For her parents, engineers who remained in Beijing to work, the wait was agonizing. "At first I thought it was a train," recalled Denofsky's mother, "Maggie" Yu Lan Jiang, who now lives in Washington Twp. "There was a weird blue flash and the building started to shake."
Their Beijing apartment in shambles, they spent the night under umbrellas in the rain. Initial reports named Tianjin as the epicenter, and they didn't know if their daughter was alive or dead. Jiang's brother and niece had been on a train to Beijing from northeastern China; their route would pass through Tangshan.
"I remember standing around doing laundry and crying," Jiang recalled.
In the midst of the chaos, Denofsky's father, Feng Hai Li, caught a train to Tianjin the next morning with the help of a colleague who had railroad connections.
Denofsky didn't understand why she had to cut short her vacation by coming home. "We were having fun," she said. "It was exciting."
The neighbors cheered when Li returned with his daughter, safe and sound. A week later the family learned that Jiang's brother and niece also survived.

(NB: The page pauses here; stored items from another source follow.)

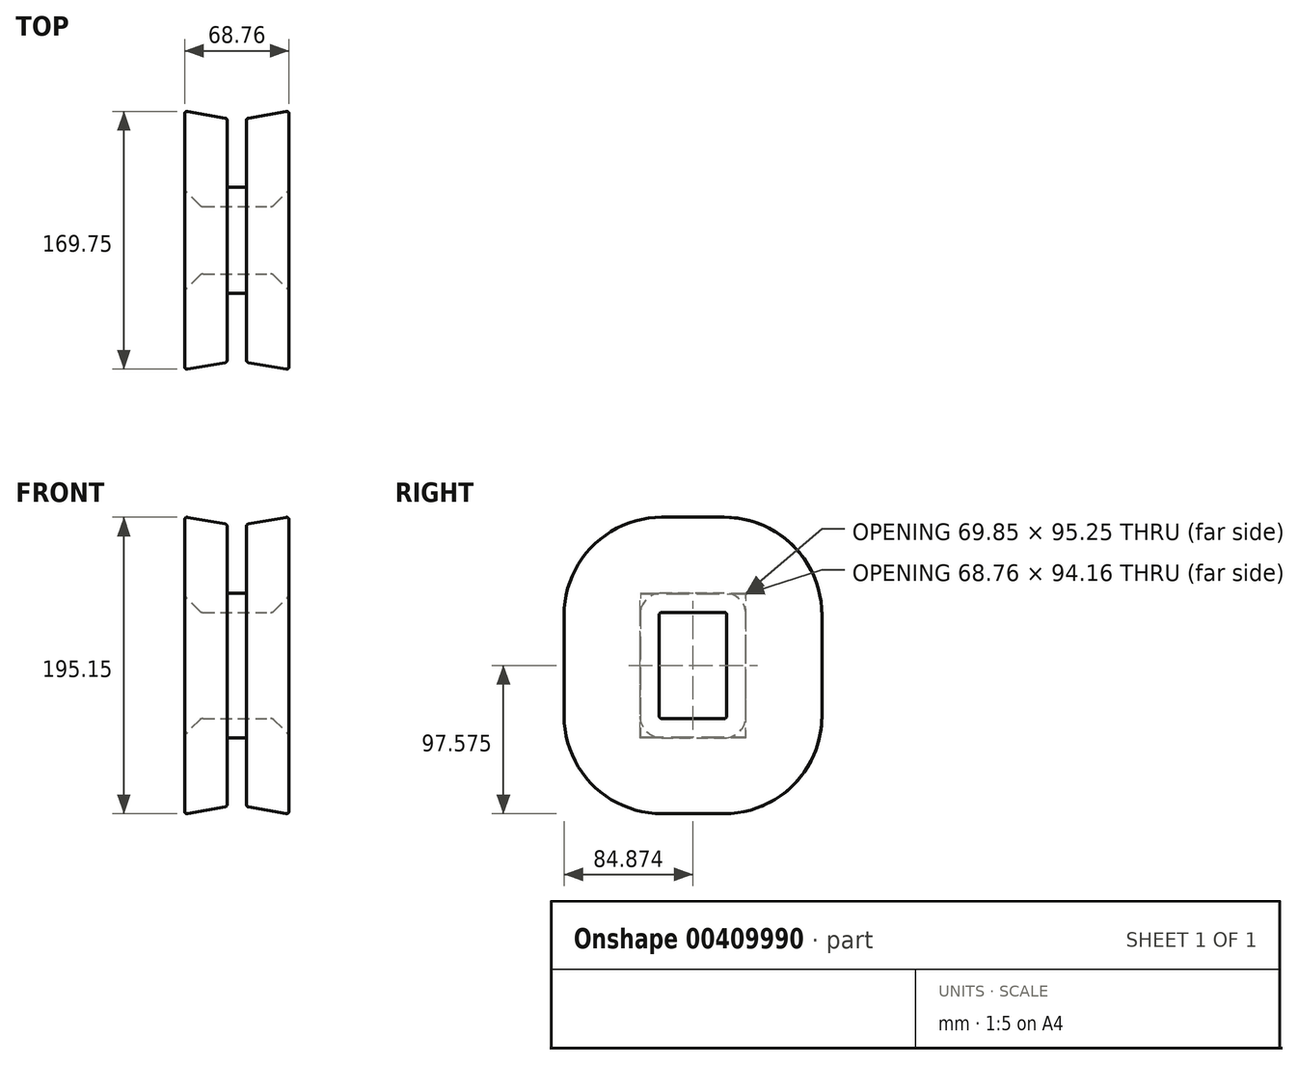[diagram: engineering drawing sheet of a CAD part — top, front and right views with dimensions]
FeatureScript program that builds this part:
annotation { "Feature Type Name" : "Feature", "Feature Type Description" : "" }
export const myFeature = defineFeature(function(context is Context, id is Id, definition is map)
    precondition{}
    {
        {
            var Q0;
            Q0=qCreatedBy(makeId("Top.planeOp"),FACE);
            var sketch = newSketch(context, id + "F0", { "sketchPlane" : qUnion([Q0])});
            skLineSegment(sketch, "E0", {"start": v(14, -36.1) * mm, "end": v(22.98, -27.12) * mm});
            skPoint(sketch, "E1.visualSharp", {"position": v(23.9, -26.2) * mm});
            skArc(sketch, "E1.filletArc", {"start": v(22.98, -27.12) * mm, "mid": v(23.66, -26.1) * mm, "end": v(23.9, -24.88) * mm});
            skPoint(sketch, "E2.visualSharp", {"position": v(13.07, -37.03) * mm});
            skArc(sketch, "E2.filletArc", {"start": v(11.75, -37.03) * mm, "mid": v(12.97, -36.79) * mm, "end": v(14, -36.1) * mm});
            skArc(sketch, "E3.MirrorCS", {"start": v(-32.7, -37.03) * mm, "mid": v(-33.91, -36.79) * mm, "end": v(-34.94, -36.1) * mm});
            skArc(sketch, "E4.MirrorCS", {"start": v(-43.92, -27.12) * mm, "mid": v(-44.61, -26.1) * mm, "end": v(-44.85, -24.88) * mm});
            skLineSegment(sketch, "E5.MirrorCS", {"start": v(-34.94, -36.1) * mm, "end": v(-43.92, -27.12) * mm});
            skPoint(sketch, "E6.visualSharp", {"position": v(31.35, 29.64) * mm});
            skLineSegment(sketch, "E7", {"start": v(-44.85, -24.88) * mm, "end": v(-44.85, 24.02) * mm});
            skLineSegment(sketch, "E8", {"start": v(-42.98, 25.6) * mm, "end": v(-18.15, 21.22) * mm});
            skLineSegment(sketch, "E9", {"start": v(-32.7, -37.03) * mm, "end": v(11.75, -37.03) * mm});
            skPoint(sketch, "E10.visualSharp", {"position": v(-44.85, 25.92) * mm});
            skArc(sketch, "E10.filletArc", {"start": v(-42.98, 25.6) * mm, "mid": v(-44.28, 25.24) * mm, "end": v(-44.85, 24.02) * mm});
            skArc(sketch, "E11.MirrorCS", {"start": v(22.03, 25.6) * mm, "mid": v(23.33, 25.24) * mm, "end": v(23.9, 24.02) * mm});
            skLineSegment(sketch, "E12.MirrorCS", {"start": v(23.9, -24.88) * mm, "end": v(23.9, 24.02) * mm});
            skLineSegment(sketch, "E13.MirrorCS", {"start": v(22.03, 25.6) * mm, "end": v(-2.8, 21.22) * mm});
            skPoint(sketch, "E14.MirrorP", {"position": v(31.35, 25.92) * mm});
            skLineSegment(sketch, "E15", {"start": v(-10.47, -24.33) * mm, "end": v(-16.82, -24.33) * mm});
            skLineSegment(sketch, "E16", {"start": v(-10.47, -24.33) * mm, "end": v(-4.12, -24.33) * mm});
            skLineSegment(sketch, "E17", {"start": v(-4.12, -24.33) * mm, "end": v(-4.12, 19.64) * mm});
            skLineSegment(sketch, "E18", {"start": v(-16.82, -24.33) * mm, "end": v(-16.82, 19.64) * mm});
            skArc(sketch, "E19.filletArc", {"start": v(-16.82, 19.64) * mm, "mid": v(-17.2, 20.67) * mm, "end": v(-18.15, 21.22) * mm});
            skArc(sketch, "E20.filletArc", {"start": v(-2.8, 21.22) * mm, "mid": v(-3.75, 20.67) * mm, "end": v(-4.12, 19.64) * mm});
            skSolve(sketch);
        }
        {
            var Q0;
            Q0=qCreatedBy(makeId("Right.planeOp"),FACE);
            var sketch = newSketch(context, id + "F1", { "sketchPlane" : qUnion([Q0])});
            skLineSegment(sketch, "E21", {"start": v(-37.03, 0) * mm, "end": v(-37.03, 30.15) * mm});
            skLineSegment(sketch, "E22", {"start": v(-38.63, 31.75) * mm, "end": v(-79.88, 31.75) * mm});
            skLineSegment(sketch, "E23", {"start": v(-81.48, 30.15) * mm, "end": v(-81.48, -3.18) * mm});
            skPoint(sketch, "E24.visualSharp", {"position": v(-37.03, 31.75) * mm});
            skArc(sketch, "E24.filletArc", {"start": v(-37.03, 30.15) * mm, "mid": v(-37.5, 31.28) * mm, "end": v(-38.63, 31.75) * mm});
            skPoint(sketch, "E25.visualSharp", {"position": v(-81.48, 31.75) * mm});
            skArc(sketch, "E25.filletArc", {"start": v(-79.88, 31.75) * mm, "mid": v(-81.01, 31.28) * mm, "end": v(-81.48, 30.15) * mm});
            skLineSegment(sketch, "E26", {"start": v(-81.48, -3.18) * mm, "end": v(-128.97, -3.18) * mm});
            skArc(sketch, "E27.MirrorCS", {"start": v(-37.03, -36.5) * mm, "mid": v(-37.5, -37.63) * mm, "end": v(-38.63, -38.1) * mm});
            skPoint(sketch, "E28.MirrorP", {"position": v(-37.03, -38.1) * mm});
            skPoint(sketch, "E29.MirrorP", {"position": v(-81.48, -38.1) * mm});
            skLineSegment(sketch, "E30.MirrorCS", {"start": v(-81.48, -36.5) * mm, "end": v(-81.48, -3.18) * mm});
            skArc(sketch, "E31.MirrorCS", {"start": v(-79.88, -38.1) * mm, "mid": v(-81.01, -37.63) * mm, "end": v(-81.48, -36.5) * mm});
            skLineSegment(sketch, "E32.MirrorCS", {"start": v(-38.63, -38.1) * mm, "end": v(-59.26, -38.1) * mm});
            skLineSegment(sketch, "E33.MirrorCS", {"start": v(-37.03, -6.35) * mm, "end": v(-37.03, -36.5) * mm});
            skLineSegment(sketch, "E34", {"start": v(-59.26, -38.1) * mm, "end": v(-79.88, -38.1) * mm});
            skLineSegment(sketch, "E35", {"start": v(-37.03, 0) * mm, "end": v(-37.03, -6.35) * mm});
            skSolve(sketch);
        }
        {
            var Q0;
            Q0=makeQuery(id+"F0.imprint","IMPRINT",FACE,{"disambiguationData":[TD([[makeQuery(id+"F0.imprint","IMPRINT",EDGE,{"derivedFrom":sQuery(id+"F0.wireOp",EDGE,"E0")}),1.0]])]});
            var Q1;
            Q1=sQuery(id+"F1.wireOp",EDGE,"E21");
            var Q2;
            Q2=sQuery(id+"F1.wireOp",EDGE,"E24.filletArc");
            var Q3;
            Q3=sQuery(id+"F1.wireOp",EDGE,"E22");
            var Q4;
            Q4=sQuery(id+"F1.wireOp",EDGE,"E25.filletArc");
            var Q5;
            Q5=sQuery(id+"F1.wireOp",EDGE,"E23");
            var Q6;
            Q6=sQuery(id+"F1.wireOp",EDGE,"E30.MirrorCS");
            var Q7;
            Q7=sQuery(id+"F1.wireOp",EDGE,"E31.MirrorCS");
            var Q8;
            Q8=sQuery(id+"F1.wireOp",EDGE,"E34");
            var Q9;
            Q9=sQuery(id+"F1.wireOp",EDGE,"E32.MirrorCS");
            var Q10;
            Q10=sQuery(id+"F1.wireOp",EDGE,"E27.MirrorCS");
            var Q11;
            Q11=sQuery(id+"F1.wireOp",EDGE,"E33.MirrorCS");
            var Q12;
            Q12=sQuery(id+"F1.wireOp",EDGE,"E35");
            sweep(context, id + "F2", {"profiles" : qUnion([Q0]), "path" : qUnion([Q1, Q2, Q3, Q4, Q5, Q6, Q7, Q8, Q9, Q10, Q11, Q12])});
        }
    });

The conductor of their train narrowly averted disaster; he stopped the train just shy of its arrival in Tangshan. They were stranded on the train for a week.

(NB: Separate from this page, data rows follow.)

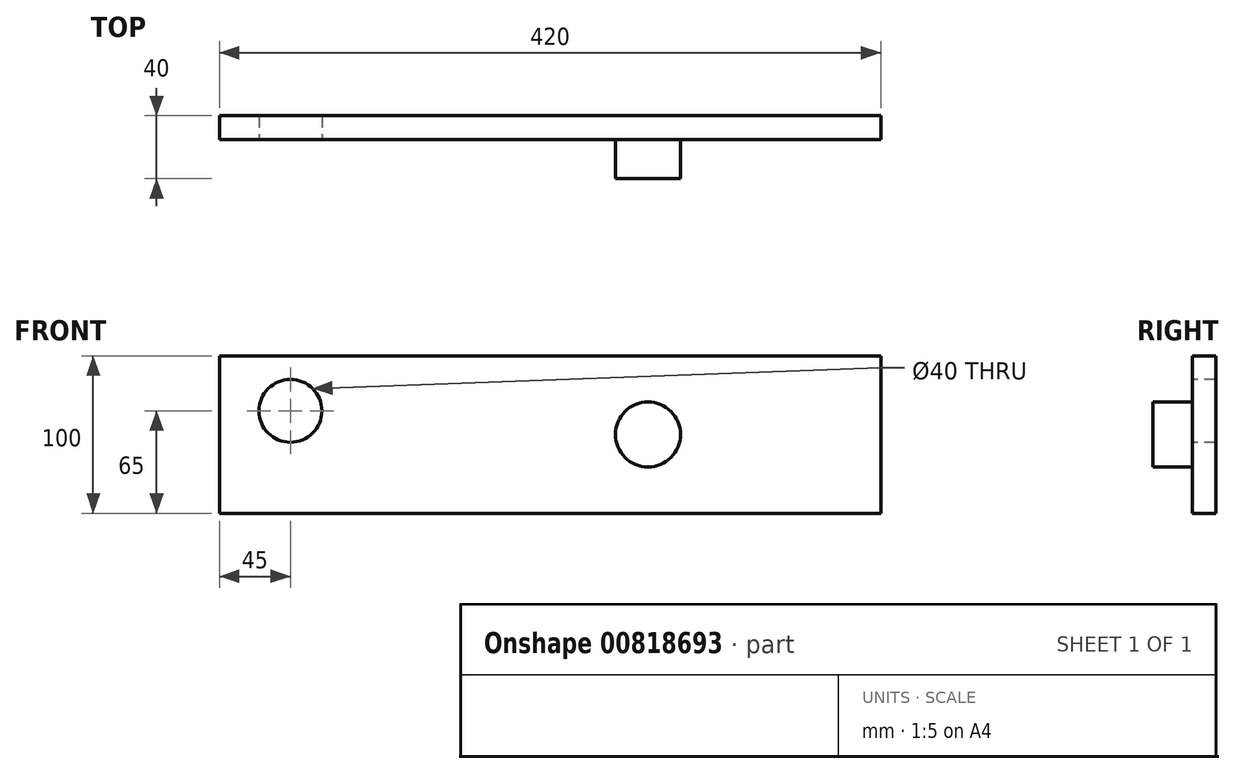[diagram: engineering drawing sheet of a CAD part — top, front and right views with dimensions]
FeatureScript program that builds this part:
annotation { "Feature Type Name" : "Feature", "Feature Type Description" : "" }
export const myFeature = defineFeature(function(context is Context, id is Id, definition is map)
    precondition{}
    {
        {
            var Q0;
            Q0=qCreatedBy(makeId("Front.planeOp"),FACE);
            var sketch = newSketch(context, id + "F0", { "sketchPlane" : qUnion([Q0])});
            skLineSegment(sketch, "E0.bottom", {"start": v(210, 50) * mm, "end": v(-210, 50) * mm});
            skLineSegment(sketch, "E0.top", {"start": v(210, -50) * mm, "end": v(-210, -50) * mm});
            skLineSegment(sketch, "E0.left", {"start": v(210, 50) * mm, "end": v(210, -50) * mm});
            skLineSegment(sketch, "E0.right", {"start": v(-210, 50) * mm, "end": v(-210, -50) * mm});
            skPoint(sketch, "E0.middle", {"position": v(0, 0) * mm});
            skSolve(sketch);
        }
        {
            var Q0;
            Q0 = qSketchRegion(id + "F0", true);
            extrude(context, id + "F1", {"entities" : qUnion([Q0]), "depth" : 15 * mm, "offsetDistance" : 25 * mm});
        }
        {
            var Q0;
            Q0=makeQuery(id+"F1.opExtrude","CAP_FACE",FACE,{"disambiguationData":[OSD([sQuery(id+"F0.wireOp",EDGE,"E0.bottom"),sQuery(id+"F0.wireOp",EDGE,"E0.top"),sQuery(id+"F0.wireOp",EDGE,"E0.left"),sQuery(id+"F0.wireOp",EDGE,"E0.right")])],"isStart":false});
            var sketch = newSketch(context, id + "F2", { "sketchPlane" : qUnion([Q0])});
            skCircle(sketch, "E1", {"center": v(-165, 15) * mm, "radius": 20 * mm});
            skSolve(sketch);
        }
        {
            var Q0;
            Q0 = qSketchRegion(id + "F2", true);
            extrude(context, id + "F3", {"entities" : qUnion([Q0]), "operationType" : NewBodyOperationType.REMOVE, "endBound" : BoundingType.THROUGH_ALL, "oppositeDirection" : true, "depth" : 25 * mm, "offsetDistance" : 25 * mm});
        }
        {
            var Q0;
            Q0=makeQuery(id+"F1.opExtrude","CAP_FACE",FACE,{"disambiguationData":[OSD([sQuery(id+"F0.wireOp",EDGE,"E0.bottom"),sQuery(id+"F0.wireOp",EDGE,"E0.top"),sQuery(id+"F0.wireOp",EDGE,"E0.left"),sQuery(id+"F0.wireOp",EDGE,"E0.right")])],"isStart":false});
            var sketch = newSketch(context, id + "F4", { "sketchPlane" : qUnion([Q0])});
            skCircle(sketch, "E2", {"center": v(62.06, 0) * mm, "radius": 20.67 * mm});
            skSolve(sketch);
        }
        {
            var Q0;
            Q0 = qSketchRegion(id + "F4", true);
            extrude(context, id + "F5", {"entities" : qUnion([Q0]), "operationType" : NewBodyOperationType.ADD, "depth" : 25 * mm, "offsetDistance" : 25 * mm});
        }
    });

Other families were not so lucky. Jiang had an acquaintance who lost 20 family members; the two lone survivors had gone out of town that week.

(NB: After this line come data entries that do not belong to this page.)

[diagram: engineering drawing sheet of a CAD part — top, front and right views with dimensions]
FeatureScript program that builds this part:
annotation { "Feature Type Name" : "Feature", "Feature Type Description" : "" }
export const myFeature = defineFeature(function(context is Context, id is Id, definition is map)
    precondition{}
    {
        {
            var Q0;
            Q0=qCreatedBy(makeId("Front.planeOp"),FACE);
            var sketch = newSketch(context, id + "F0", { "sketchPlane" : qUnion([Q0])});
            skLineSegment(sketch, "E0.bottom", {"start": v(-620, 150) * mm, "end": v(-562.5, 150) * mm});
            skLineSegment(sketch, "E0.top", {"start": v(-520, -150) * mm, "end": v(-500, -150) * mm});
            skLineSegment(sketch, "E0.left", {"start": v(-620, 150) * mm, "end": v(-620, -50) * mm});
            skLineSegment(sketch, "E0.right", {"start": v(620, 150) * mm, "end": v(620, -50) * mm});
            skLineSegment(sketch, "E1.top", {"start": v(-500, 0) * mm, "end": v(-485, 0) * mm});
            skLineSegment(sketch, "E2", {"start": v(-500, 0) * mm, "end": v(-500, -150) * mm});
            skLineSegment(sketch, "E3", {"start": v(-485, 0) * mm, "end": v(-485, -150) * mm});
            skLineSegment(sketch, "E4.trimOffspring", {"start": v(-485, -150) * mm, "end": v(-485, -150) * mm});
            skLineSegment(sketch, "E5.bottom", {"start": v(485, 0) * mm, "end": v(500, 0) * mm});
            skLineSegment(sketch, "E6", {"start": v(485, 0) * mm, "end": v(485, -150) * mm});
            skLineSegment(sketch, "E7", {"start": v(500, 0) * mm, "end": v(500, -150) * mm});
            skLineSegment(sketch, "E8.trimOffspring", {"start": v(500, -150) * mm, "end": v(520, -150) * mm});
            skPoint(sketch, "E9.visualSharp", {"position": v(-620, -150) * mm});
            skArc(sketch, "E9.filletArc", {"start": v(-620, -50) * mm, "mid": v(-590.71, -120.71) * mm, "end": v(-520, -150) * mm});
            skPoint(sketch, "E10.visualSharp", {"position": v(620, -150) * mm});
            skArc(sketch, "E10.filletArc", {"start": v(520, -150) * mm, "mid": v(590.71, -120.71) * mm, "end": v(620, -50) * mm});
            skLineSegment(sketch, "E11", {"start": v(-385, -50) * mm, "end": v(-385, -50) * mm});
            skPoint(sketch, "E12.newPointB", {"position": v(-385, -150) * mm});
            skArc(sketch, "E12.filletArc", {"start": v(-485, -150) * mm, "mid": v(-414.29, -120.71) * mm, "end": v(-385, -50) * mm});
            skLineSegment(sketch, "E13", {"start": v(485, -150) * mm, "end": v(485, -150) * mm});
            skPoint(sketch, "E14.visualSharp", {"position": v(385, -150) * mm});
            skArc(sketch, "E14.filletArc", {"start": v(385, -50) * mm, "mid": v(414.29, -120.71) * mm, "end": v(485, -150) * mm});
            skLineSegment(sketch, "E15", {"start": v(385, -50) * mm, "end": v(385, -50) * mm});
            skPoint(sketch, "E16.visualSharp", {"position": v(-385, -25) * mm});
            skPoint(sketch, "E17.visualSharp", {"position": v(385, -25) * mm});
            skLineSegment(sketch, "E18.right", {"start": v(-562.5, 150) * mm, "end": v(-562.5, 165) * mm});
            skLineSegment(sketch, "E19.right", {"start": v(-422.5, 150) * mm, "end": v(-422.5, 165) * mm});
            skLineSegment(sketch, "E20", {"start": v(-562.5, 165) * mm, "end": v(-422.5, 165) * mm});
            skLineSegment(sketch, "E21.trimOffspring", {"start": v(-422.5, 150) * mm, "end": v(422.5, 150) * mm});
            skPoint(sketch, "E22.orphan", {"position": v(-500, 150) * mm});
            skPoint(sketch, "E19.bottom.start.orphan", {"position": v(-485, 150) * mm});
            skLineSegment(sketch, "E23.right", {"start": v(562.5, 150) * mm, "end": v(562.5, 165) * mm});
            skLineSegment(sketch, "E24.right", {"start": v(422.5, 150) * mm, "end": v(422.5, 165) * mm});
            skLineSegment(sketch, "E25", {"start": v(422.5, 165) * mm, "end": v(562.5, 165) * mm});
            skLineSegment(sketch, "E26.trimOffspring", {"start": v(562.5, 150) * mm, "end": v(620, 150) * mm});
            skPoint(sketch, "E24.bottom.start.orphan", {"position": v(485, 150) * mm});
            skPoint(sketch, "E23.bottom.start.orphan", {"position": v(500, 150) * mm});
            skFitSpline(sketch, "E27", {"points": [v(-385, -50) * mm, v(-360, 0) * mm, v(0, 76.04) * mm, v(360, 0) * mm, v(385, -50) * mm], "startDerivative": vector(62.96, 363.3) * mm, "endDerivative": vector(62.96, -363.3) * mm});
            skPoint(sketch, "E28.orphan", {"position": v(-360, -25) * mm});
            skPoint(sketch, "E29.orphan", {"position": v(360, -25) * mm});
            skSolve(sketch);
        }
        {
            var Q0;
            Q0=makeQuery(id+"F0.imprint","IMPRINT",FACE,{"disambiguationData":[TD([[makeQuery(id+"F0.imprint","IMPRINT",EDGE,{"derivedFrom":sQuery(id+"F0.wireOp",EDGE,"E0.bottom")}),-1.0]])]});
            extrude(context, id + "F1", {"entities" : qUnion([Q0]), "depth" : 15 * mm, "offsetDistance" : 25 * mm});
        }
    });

Rescue efforts were relatively primitive. "I remember rescuers digging with their hands until their fingernails fell out," Denofsky said. While equipment today is more sophisticated, rescue workers will be hampered by the more rugged, treacherous terrain in Sichuan province.
Denofsky met her husband, Dan, in 1990 in Beijing, where he was taking part in a summer program through Arizona State University. She teaches English part time at Centerville High School and also works as a translator. April's parents live nearby; both of them work at the Washington Twp. Dorothy Lane Market store.
"It really makes me mad that some people are saying this tragedy is karma for the way the Chinese government treats the people of Tibet," Denofsky said. "How can people say these things? Was Hurricane Katrina God's wrath against the people of the United States? Of course not. It was a natural disaster."
She added, "This brings it all back. We are so worried about those people. Especially the children."